• [Action item] Can you output the book description below word for word, starting with "But sometimes one" and going on through "same way again."?

• [Excerpt to read]
Chicago: University of Chicago Press, 2009. Octavo, line drawings, dustwrapper.
Vampire bats that regurgitate blood for roosting buddies. Mosquitoes that filch honeydew droplets from ants. Reptiles that enforce chastity on their lovers with copulatory plugs. Capuchin monkeys that use millipede secretions as mosquito repellent. The natural world is full of unusual relationships, and negotiation between life-forms striving to survive is evolution at its most diverse, entertaining, and awe-inspiring. Picking up where her highly popular Headless males make great lovers left off, tropical field biologist Marty Crump takes us on another voyage of discovery into the world of unusual natural histories, this time focusing on extraordinary interactions involving animals, plants, fungi, and bacteria. This book illuminates the ceaseless give-and-take between species. Occasionally, both interacting parties benefit, like when hornbills and dwarf mongooses hunt together for food. Other times, like when mites ride in hummingbirds' nostrils to reach their next meal of nectar, one individual benefits and the other is neither helped nor harmed.
But sometimes one individual benefits at the expense of the other; you need only recall your last sinus infection to understand how that works. Throughout, Crump brings her trademark spunk and zest to these stories of intimate exchange. She introduces readers to penguins that babysit, pseudoscorpions that ride and mate under the wings of giant harlequin beetles, and parasitic fungi that bend insects to their will. After this entertaining romp through the world of natural relationships, you'll never look at an orchid the same way again.

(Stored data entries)
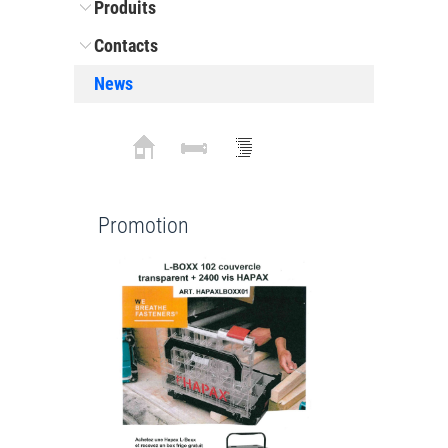
Produits
Contacts
News
Promotion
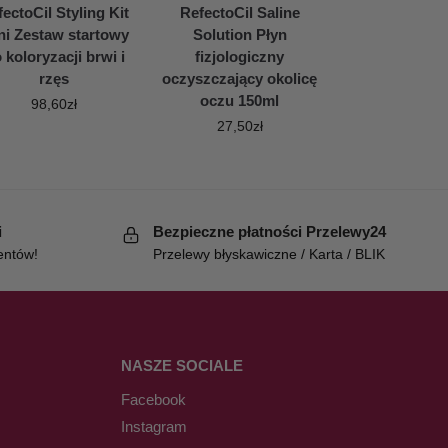
ectoCil Styling Kit
RefectoCil Saline
ni Zestaw startowy
Solution Płyn
 koloryzacji brwi i
fizjologiczny
rzęs
oczyszczający okolicę
oczu 150ml
98,60
zł
27,50
zł
i
Bezpieczne płatności Przelewy24
entów!
Przelewy błyskawiczne / Karta / BLIK
NASZE SOCIALE
Facebook
Instagram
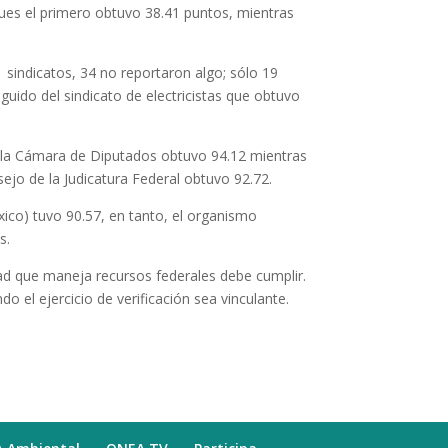
pues el primero obtuvo 38.41 puntos, mientras
 sindicatos, 34 no reportaron algo; sólo 19
uido del sindicato de electricistas que obtuvo
: la Cámara de Diputados obtuvo 94.12 mientras
ejo de la Judicatura Federal obtuvo 92.72.
nxico) tuvo 90.57, en tanto, el organismo
s.
idad que maneja recursos federales debe cumplir.
el ejercicio de verificación sea vinculante.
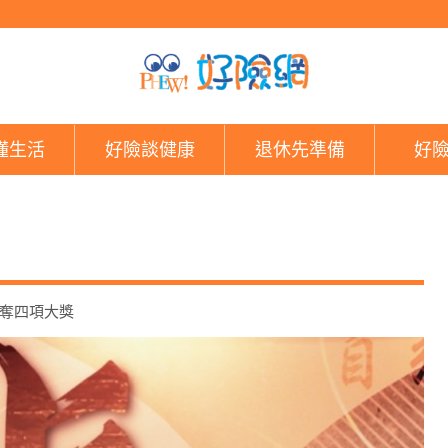
好險網
懂生活
好險談健康
退休先準備
好
奪四項大獎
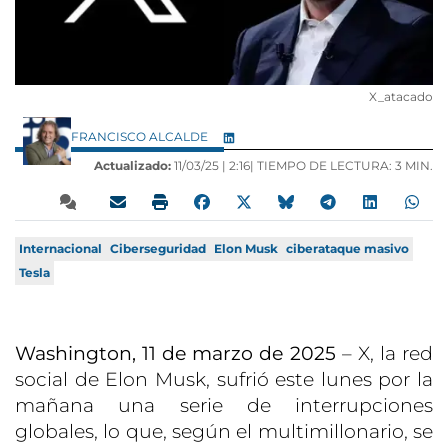
X_atacado
FRANCISCO ALCALDE
Actualizado:
11/03/25 |
2:16
| TIEMPO DE LECTURA: 3 MIN.
Internacional
Ciberseguridad
Elon Musk
ciberataque masivo
Tesla
Washington, 11 de marzo de 2025
– X, la red
social de Elon Musk, sufrió este lunes por la
mañana una serie de interrupciones
globales, lo que, según el multimillonario, se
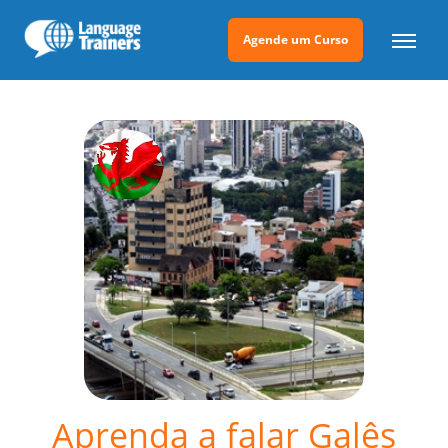
Agende um Curso
Aprenda a falar Galês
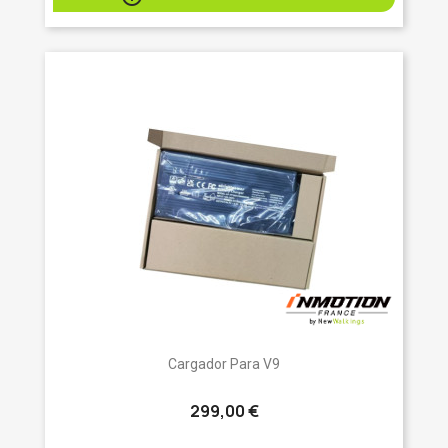
Cargador Para V9
299,00 €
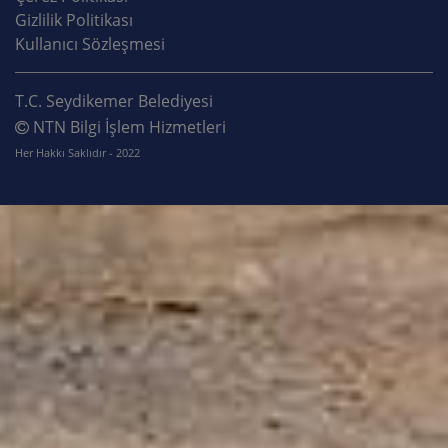
Gizlilik Politikası
Kullanıcı Sözleşmesi
T.C. Seydikemer Belediyesi
NTN Bilgi İşlem Hizmetleri
Her Hakkı Saklıdır - 2022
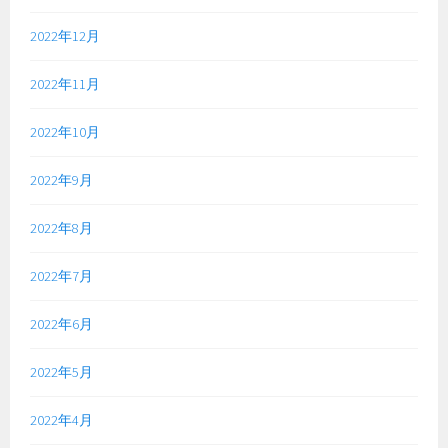
2022年12月
2022年11月
2022年10月
2022年9月
2022年8月
2022年7月
2022年6月
2022年5月
2022年4月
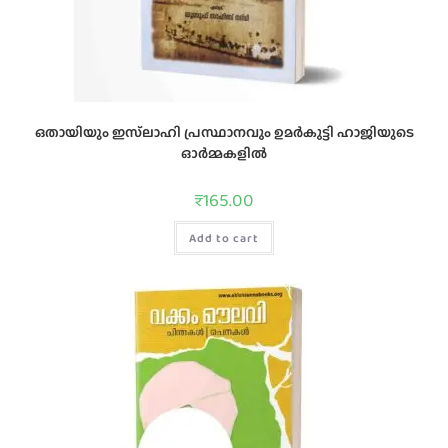
ഒതായിയും ഇസ്‌ലാഹി പ്രസ്ഥാനവും ഉമർകുട്ടി ഹാജിയുടെ
ഓർമ്മകളിൽ
₹
165.00
Add to cart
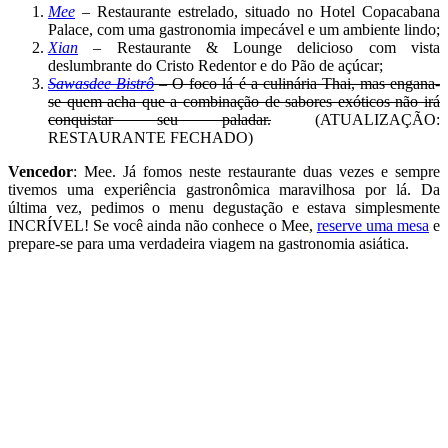
Mee
–
Restaurante estrelado, situado no Hotel Copacabana
Palace, com uma gastronomia impecável e um ambiente lindo;
Xian
– Restaurante & Lounge delicioso com vista
deslumbrante do Cristo Redentor e do Pão de açúcar;
Sawasdee Bistrô
– O foco lá é a culinária Thai, mas engana-
se quem acha que a combinação de sabores exóticos não irá
conquistar seu paladar.
(ATUALIZAÇÃO:
RESTAURANTE FECHADO)
Vencedor
: Mee. Já fomos neste restaurante duas vezes e sempre
tivemos uma experiência gastronômica maravilhosa por lá. Da
última vez, pedimos o menu degustação e estava simplesmente
INCRÍVEL! Se você ainda não conhece o Mee,
reserve uma mesa
e
prepare-se para uma verdadeira viagem na gastronomia asiática.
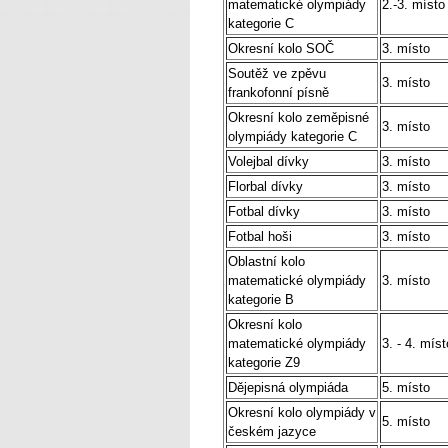
matematické olympiády
2.-3. místo
kategorie C
Okresní kolo SOČ
3. místo
Soutěž ve zpěvu
3. místo
frankofonní písně
Okresní kolo zeměpisné
3. místo
olympiády kategorie C
Volejbal dívky
3. místo
Florbal dívky
3. místo
Fotbal dívky
3. místo
Fotbal hoši
3. místo
Oblastní kolo
matematické olympiády
3. místo
kategorie B
Okresní kolo
matematické olympiády
3. - 4. míst
kategorie Z9
Dějepisná olympiáda
5. místo
Okresní kolo olympiády v
5. místo
českém jazyce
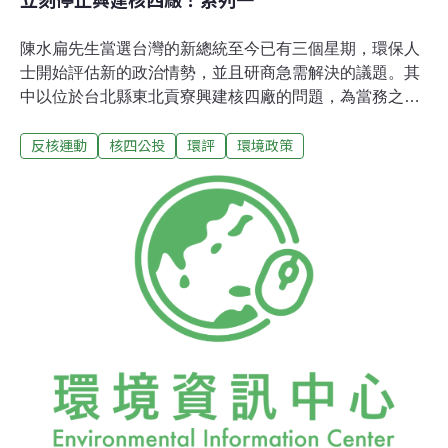
陳水扁先生當選台灣的新總統至今已有三個星期，環保人
士開始評估新的政治情勢，並且研商急需解決的議題。其
中以位於台北縣東北貢寮興建核四廠的問題，為當務之
急。
反核運動
核四公投
環評
環境政策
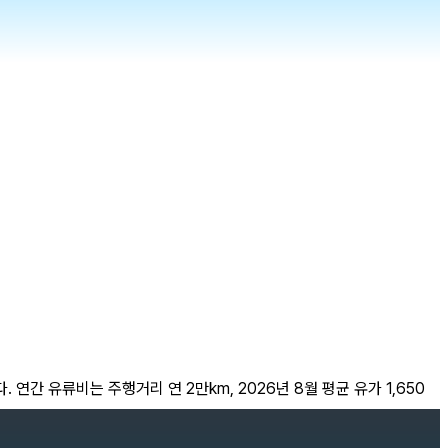
. 연간 유류비는 주행거리 연 2만km, 2026년 8월 평균 유가 1,650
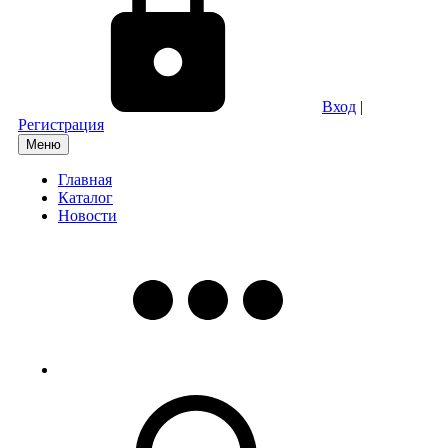
Вход
|
Регистрация
Меню
Главная
Каталог
Новости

• [Answer]
But sometimes one individual benefits at the expense of the other; you need only recall your last sinus infection to understand how that works. Throughout, Crump brings her trademark spunk and zest to these stories of intimate exchange. She introduces readers to penguins that babysit, pseudoscorpions that ride and mate under the wings of giant harlequin beetles, and parasitic fungi that bend insects to their will. After this entertaining romp through the world of natural relationships, you'll never look at an orchid the same way again.